■ **Text for analysis**
···

Muir: ‘Because of our ages, we started our design careers pre-desktop computers, and we had to make things by hand. It’s a different way of thinking … especially the notion of specifying things for others to do, such as typesetting and printing. I can’t imagine what it must be like to learn to be a graphic designer without having had those experiences.’
And though they sometimes claim that their constructed typefaces could have been worked out on graph paper, the multiple variations they explore benefit from the iterative power of computer software, while their use of the computer is informed by their earlier experiences in artworking.
Muir notes that the computer – as a tool – is a more clean, quick and precise way of doing what he used to do on paper. ‘While you’re actually making the stuff you are also generating the final form, the artwork,’ he says. ‘You can do everything at once now.’
However, because the designers vividly remember how things used to be, the older, more time-consuming, physical processes are still embedded in the way they work and think. McNeil talks about the ‘resistance of media’ as something that channels and gives conditions for the production of work. ‘The computer is very lacking in any resistance,’ he says, ‘it’s a fluid environment.’ They replicate their knowledge of constraints from earlier modes of production. Muir cites the ‘snap to grid’ software option as a way ‘you can push the computer’ to work the way they think.
Now they have made the ‘bricks’ (in Muir’s word), the interesting part is constructing the building. Both McNeil and Muir take pride in the unfeasibly large quantity of printed material they have produced to display their typefaces – whether for clients or for themselves. The unselfconscious ease with which their work straddles the digital and the physical reaches its apotheosis in their exquisitely screenprinted posters. Their plan chests are bursting with such specimens, often using foils and special colours, such as neons; they both love the sensual pleasures of print, the deep blacks made possible by the screenprint process. Given the vast number of options available to them with any weight of any typeface, one might wonder how they ever agree what makes an acceptable final print. They explain that this is a time-consuming process, but one that they greatly enjoy.
Muir typically tiles out posters from A4 print-outs. McNeil says they can happily talk about them all day, focusing purely on their visual responses to what they have made. ‘I’m very bad at making decisions about something unless I can see it printed out full size,’ says Muir. McNeil cites David Hockney’s view that being an artist is about the pleasure of looking, about paying attention. ‘That’s what we’re doing, using our eyes.’ Muir returns to the subject of education, lamenting the decline of life drawing lessons. ‘You’re not really teaching people to be draughtsmen,’ says Muir. ‘You are teaching them to use hand, eye and brain at the same time, and make judgements about the marks and how they all fit together.’
Nevertheless, the designers agonise over their choices. ‘There is a fight going on all the time, internally,’ says Muir. ‘That’s the interesting thing about the systems approach, which is how strict you are about your intervention with it. Whether you make any rules, or whether you just trust your instinct.’
‘That’s the friction,’ declares McNeil, ‘the grit in the oyster. Aesthetics are usually seen as purely visual, as either beautiful or not, but for both of us, systems are aesthetically beautiful. I understand that this is largely to do with human pattern-making requirement – because of the way the brain works – but it is not often acknowledged as just a perfect place to be!’

···

■ **Excerpted records**
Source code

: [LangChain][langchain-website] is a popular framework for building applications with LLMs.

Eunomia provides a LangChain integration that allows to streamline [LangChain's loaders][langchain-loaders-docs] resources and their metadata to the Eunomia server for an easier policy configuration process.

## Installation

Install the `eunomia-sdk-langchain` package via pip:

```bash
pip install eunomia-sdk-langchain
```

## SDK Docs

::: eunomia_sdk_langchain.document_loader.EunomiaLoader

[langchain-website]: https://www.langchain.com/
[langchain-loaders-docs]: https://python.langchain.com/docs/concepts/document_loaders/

···

■ **Work instructions**
1. Please copy the part of the article on McNeil and Muir that opens with the words containing "Now they have" and closes with "they greatly enjoy.", switching "plan chests" to "drawers".
2. Answer these questions from the article on McNeil and Muir, marking each answer with the matching letter:
(a) Which software option does Muir cite as a way to push the computer?
(b) What does Muir typically tile out posters from?
(c) Whose view on being an artist does McNeil cite?

■ **Answers to the tasks**
1.
Now they have made the ‘bricks’ (in Muir’s word), the interesting part is constructing the building. Both McNeil and Muir take pride in the unfeasibly large quantity of printed material they have produced to display their typefaces – whether for clients or for themselves. The unselfconscious ease with which their work straddles the digital and the physical reaches its apotheosis in their exquisitely screenprinted posters. Their drawers are bursting with such specimens, often using foils and special colours, such as neons; they both love the sensual pleasures of print, the deep blacks made possible by the screenprint process. Given the vast number of options available to them with any weight of any typeface, one might wonder how they ever agree what makes an acceptable final print. They explain that this is a time-consuming process, but one that they greatly enjoy.

2.
(a) The "snap to grid" option.
(b) A4 print-outs.
(c) David Hockney's.